China is committed to opening up its insurance sector just as it’s indicated, but it will be on its own time, said Mike Wells, Prudential Group CEO on Tuesday.
“Beijing is saying they have a plan for greater opening, and I think like everything in China the time frame is misaligned with U.S. time frames,” Wells told CNBC at the Singapore FinTech Festival.
“You’re not going to succeed across Asia if you’re not successful in China,” Wells said.
Prudential, Britain’s largest insurer, has been expanding into China for years.
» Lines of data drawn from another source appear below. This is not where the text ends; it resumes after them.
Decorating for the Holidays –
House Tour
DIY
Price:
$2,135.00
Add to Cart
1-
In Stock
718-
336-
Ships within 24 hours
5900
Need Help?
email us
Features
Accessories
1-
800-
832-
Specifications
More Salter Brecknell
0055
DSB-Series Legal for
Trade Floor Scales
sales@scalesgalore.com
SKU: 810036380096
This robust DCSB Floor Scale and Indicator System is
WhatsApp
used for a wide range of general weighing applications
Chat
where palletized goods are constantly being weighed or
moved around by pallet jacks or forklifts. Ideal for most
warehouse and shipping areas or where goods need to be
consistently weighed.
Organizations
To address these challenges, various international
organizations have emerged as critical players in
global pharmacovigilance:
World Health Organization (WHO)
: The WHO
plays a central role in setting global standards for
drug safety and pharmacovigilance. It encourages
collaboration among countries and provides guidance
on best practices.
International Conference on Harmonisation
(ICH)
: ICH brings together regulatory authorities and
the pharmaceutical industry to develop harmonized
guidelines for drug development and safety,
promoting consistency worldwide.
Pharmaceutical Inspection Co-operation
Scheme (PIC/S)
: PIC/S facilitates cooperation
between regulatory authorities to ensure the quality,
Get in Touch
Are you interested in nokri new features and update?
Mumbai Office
Prudential has a 50-50 joint venture with Chinese conglomerate Citic.
“We have licenses in about 70 percent of the economic footprint now with China, so our biggest challenge is growing into that footprint quickly,” Wells said.
China said this year it would accelerate a plan to lift the foreign ownership restriction in life insurance companies to 51 percent and eventually fully scrap the restriction.
“I think China’s not looking for a flood of foreign models, insurers and management teams in the market but they are saying ‘We want the expertise, the products, the capabilities,'” he said.
Since August, there have been media reports that China’s most valuable insurer Ping An Insurance Group is looking to buy Prudential’s Asian business.
Last month, Prudential’s Asia chief executive, Nic Nicandrou, said the insurer had not received any offer for the regional business.
Asked about the Ping An deal, Wells said he was unable to comment on mergers and acquisitions, but that Prudential now has its hands full spinning off its U.K. business.
“It’s not off the table but … our days are pretty full right now,” Wells said.